----- Record set -----

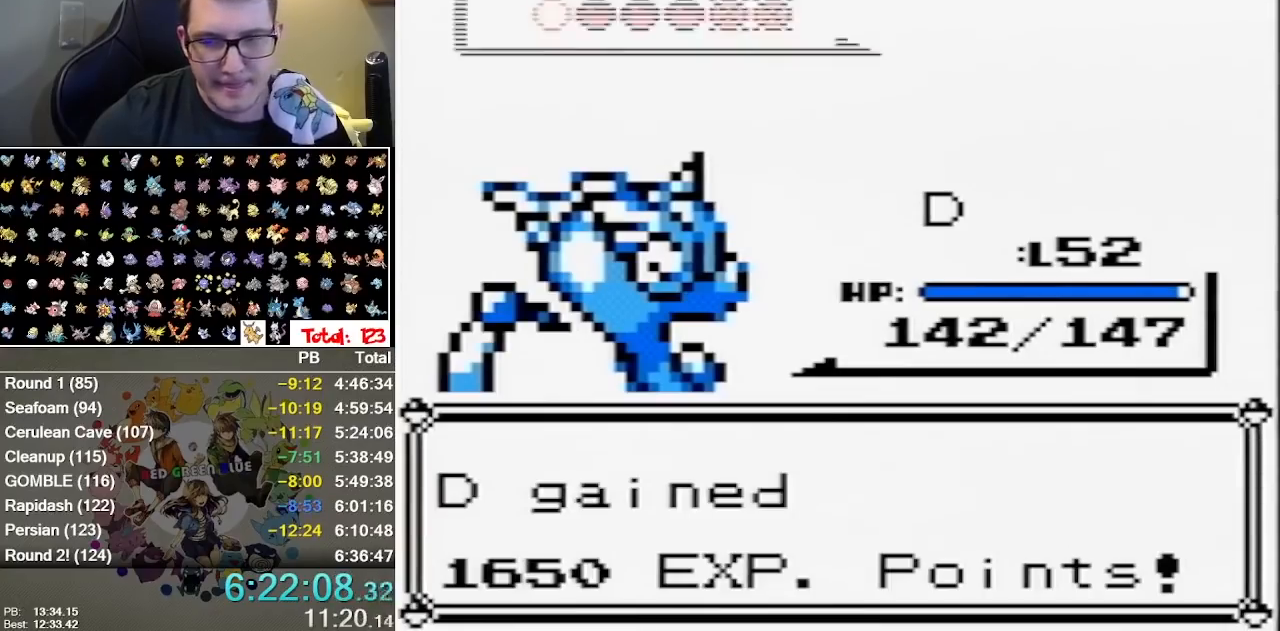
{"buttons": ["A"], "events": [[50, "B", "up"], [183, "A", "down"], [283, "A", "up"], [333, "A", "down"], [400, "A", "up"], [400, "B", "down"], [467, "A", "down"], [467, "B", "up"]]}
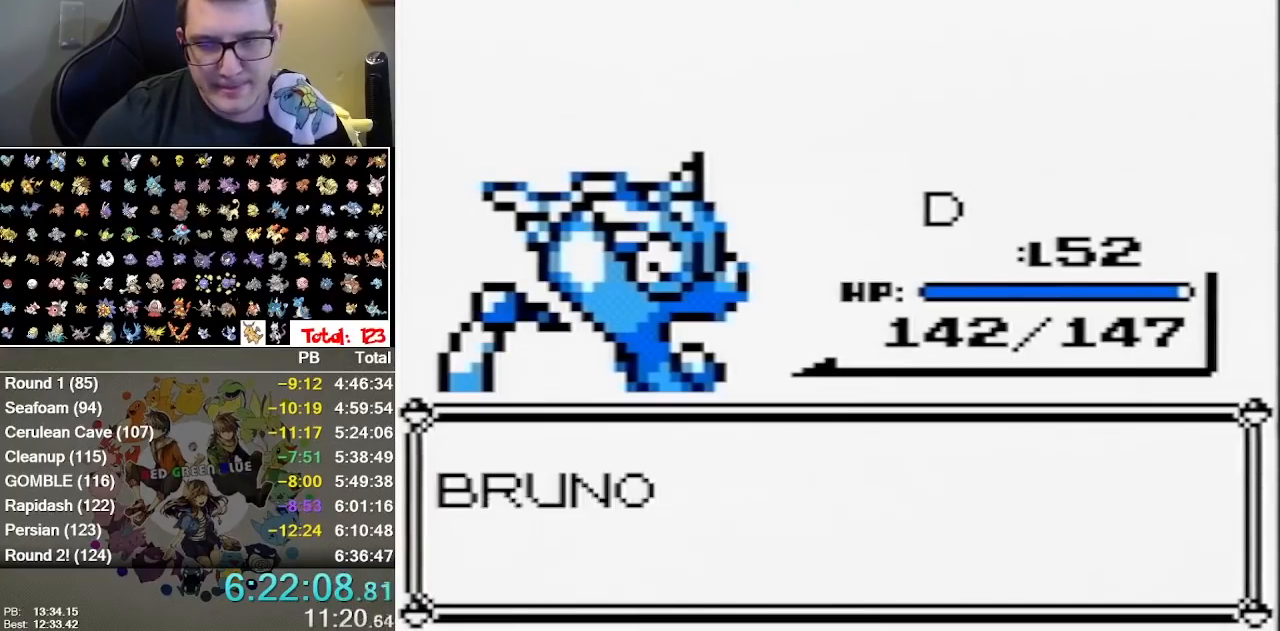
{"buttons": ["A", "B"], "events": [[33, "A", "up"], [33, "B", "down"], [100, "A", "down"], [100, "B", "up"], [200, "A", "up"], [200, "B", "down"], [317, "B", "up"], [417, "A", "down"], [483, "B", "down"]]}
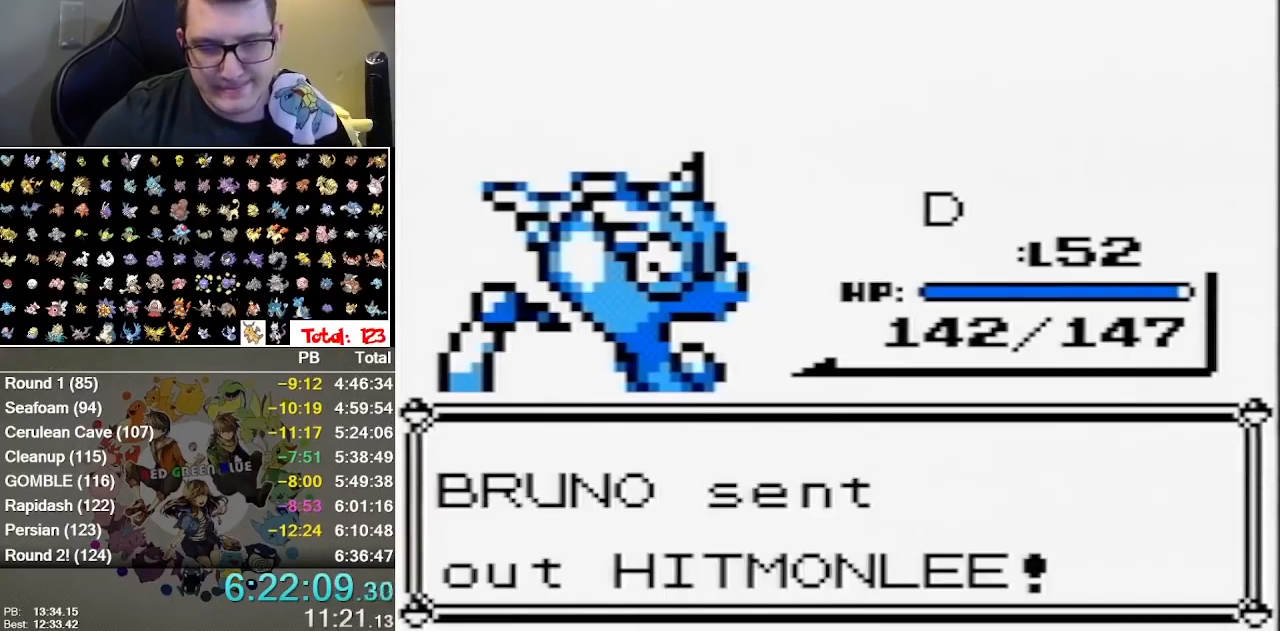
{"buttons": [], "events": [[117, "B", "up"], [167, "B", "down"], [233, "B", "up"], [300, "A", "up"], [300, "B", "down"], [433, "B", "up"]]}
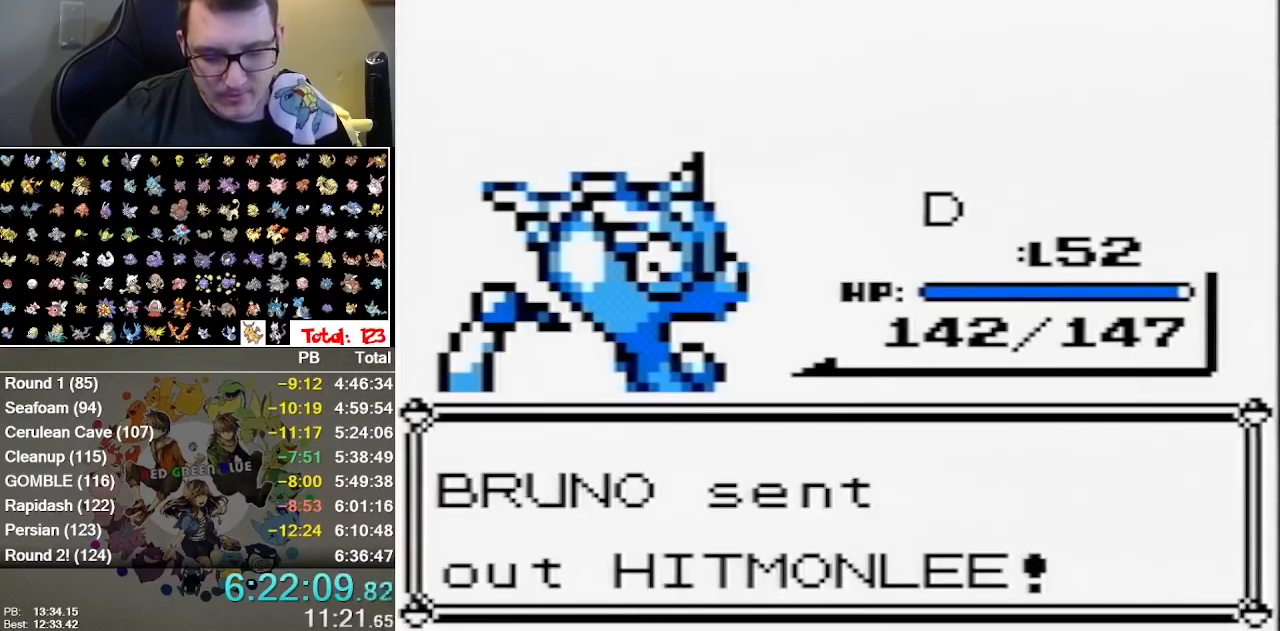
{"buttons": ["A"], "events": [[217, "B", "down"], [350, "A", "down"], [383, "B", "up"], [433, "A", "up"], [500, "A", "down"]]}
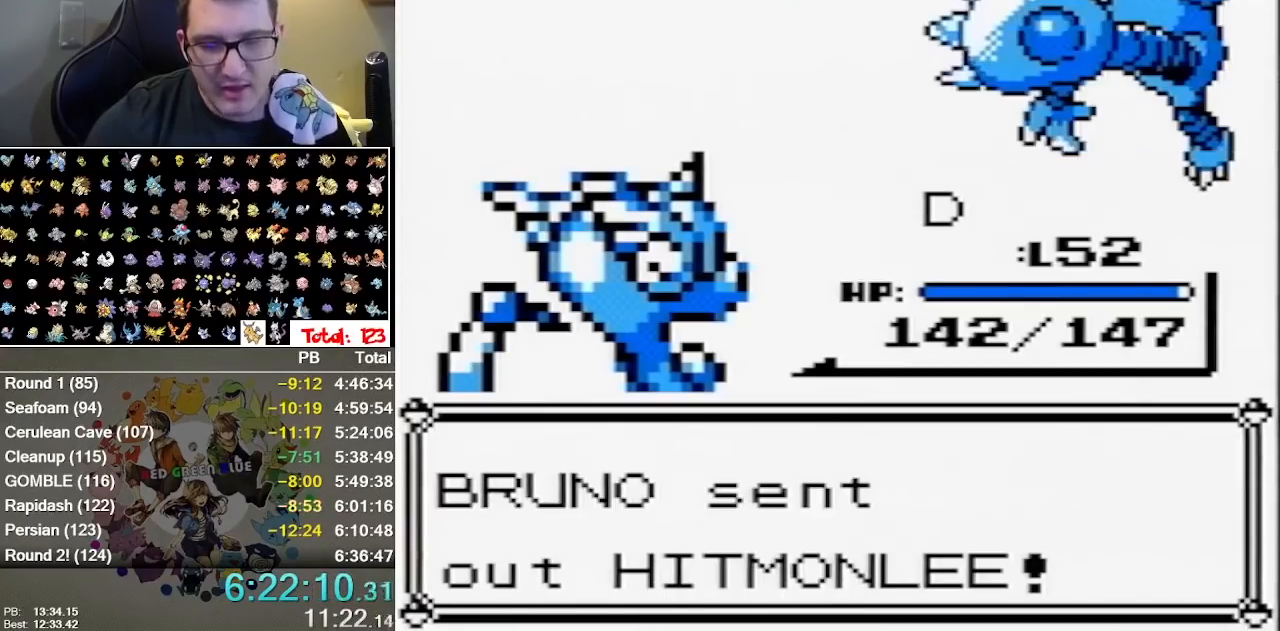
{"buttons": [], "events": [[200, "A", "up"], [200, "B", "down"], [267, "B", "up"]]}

-----
----- Record set -----

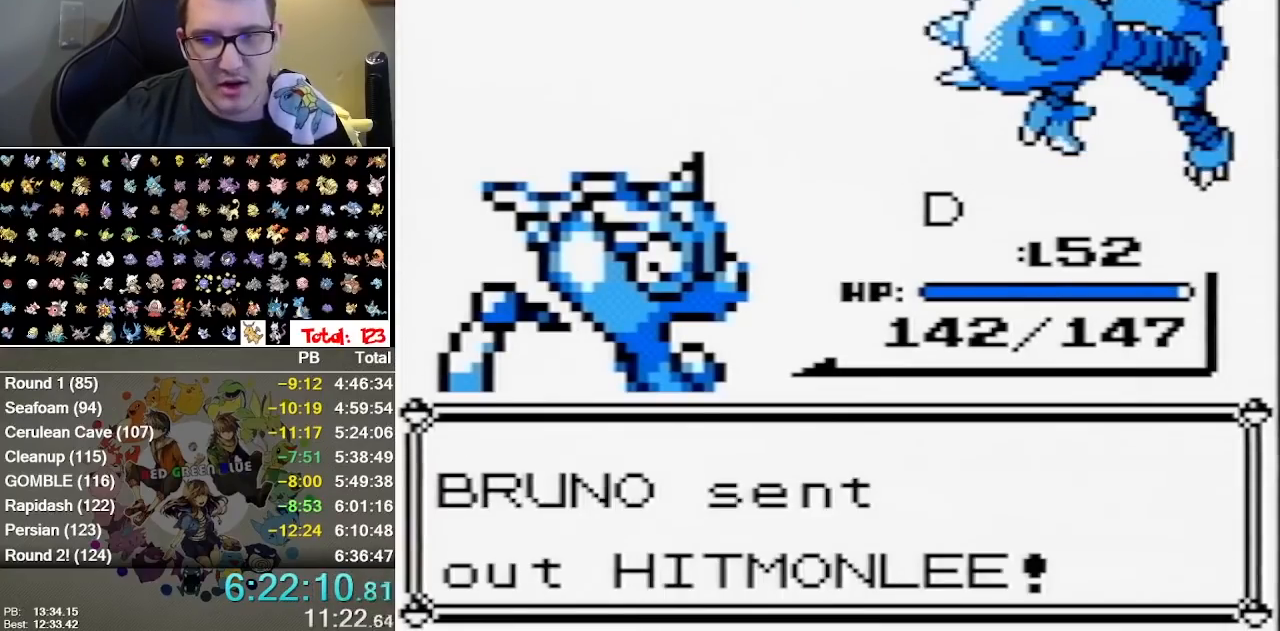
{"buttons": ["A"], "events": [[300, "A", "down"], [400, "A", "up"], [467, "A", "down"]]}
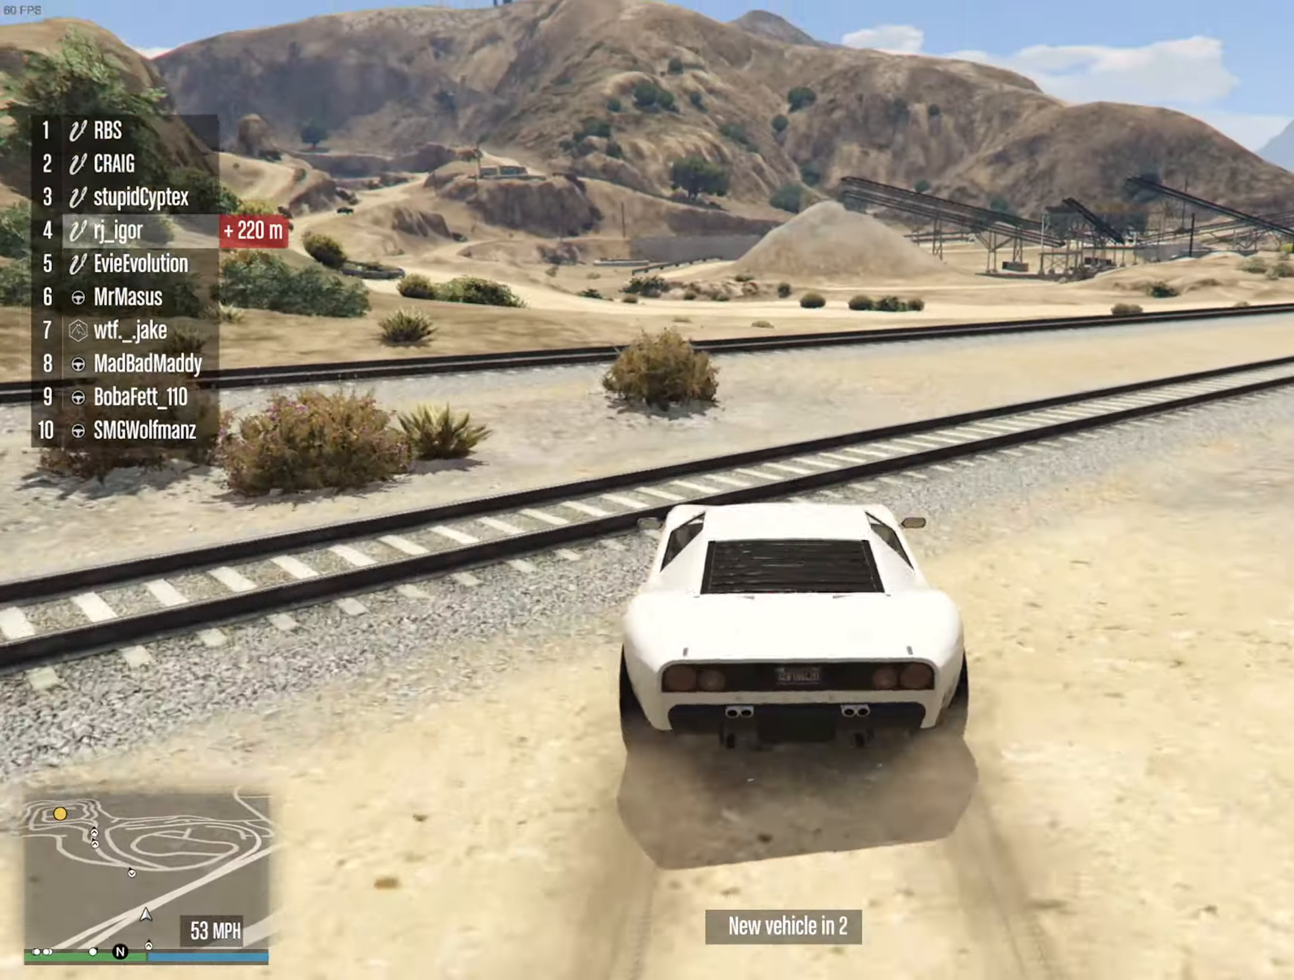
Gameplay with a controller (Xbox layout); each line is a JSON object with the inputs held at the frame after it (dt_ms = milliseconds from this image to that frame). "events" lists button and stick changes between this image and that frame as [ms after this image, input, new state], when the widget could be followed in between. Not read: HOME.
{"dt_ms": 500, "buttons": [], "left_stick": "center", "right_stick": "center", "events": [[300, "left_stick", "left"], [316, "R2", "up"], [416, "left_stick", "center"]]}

-----
----- Record set -----

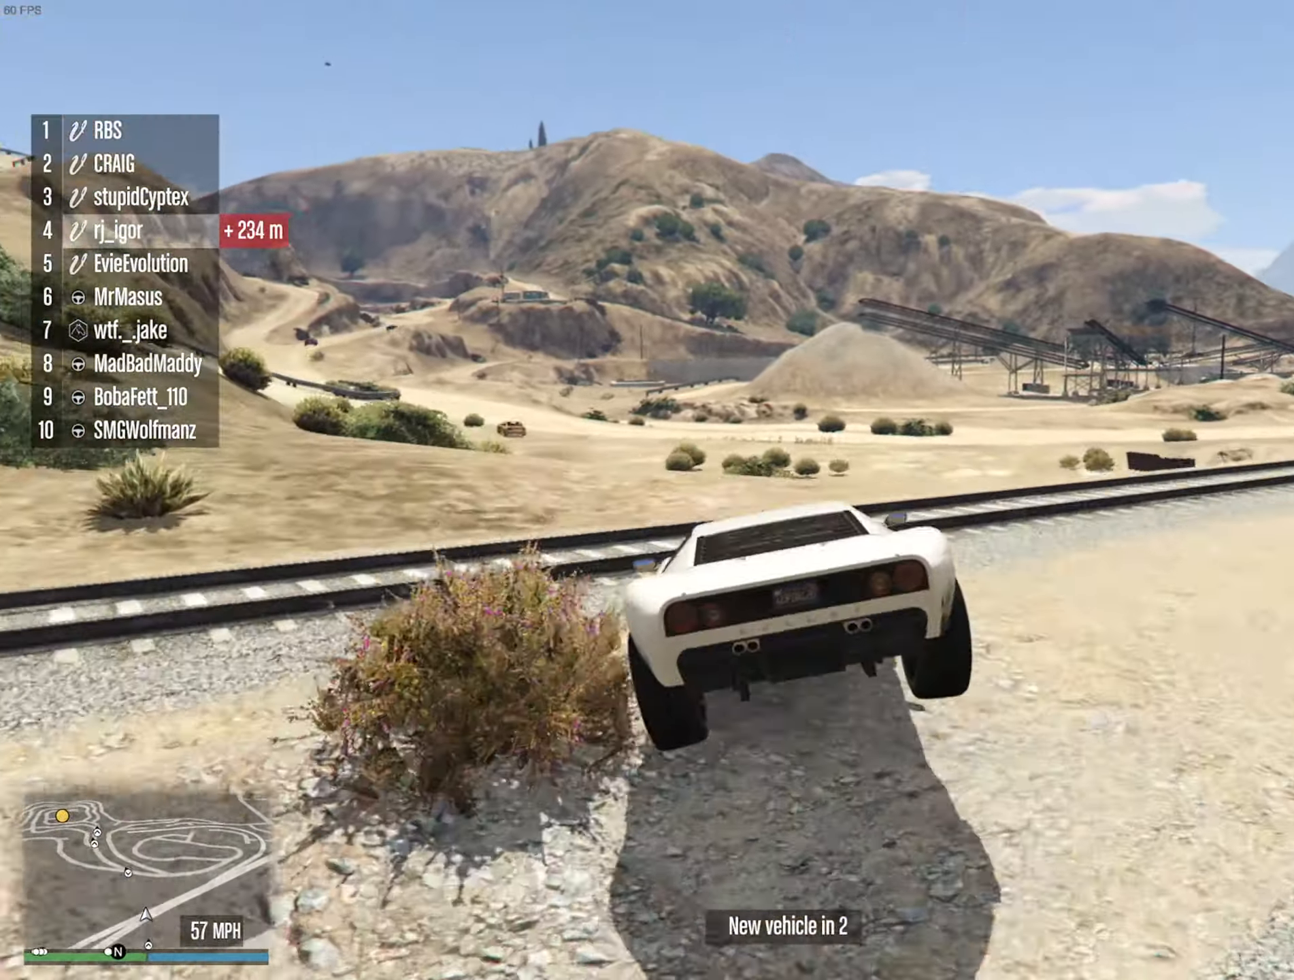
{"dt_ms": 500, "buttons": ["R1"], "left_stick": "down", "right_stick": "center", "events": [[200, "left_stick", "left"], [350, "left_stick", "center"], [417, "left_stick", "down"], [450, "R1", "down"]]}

-----

*Exercise instructions*.
Please say only the number of lines in the data that hold "center".

*Worked solution*.
2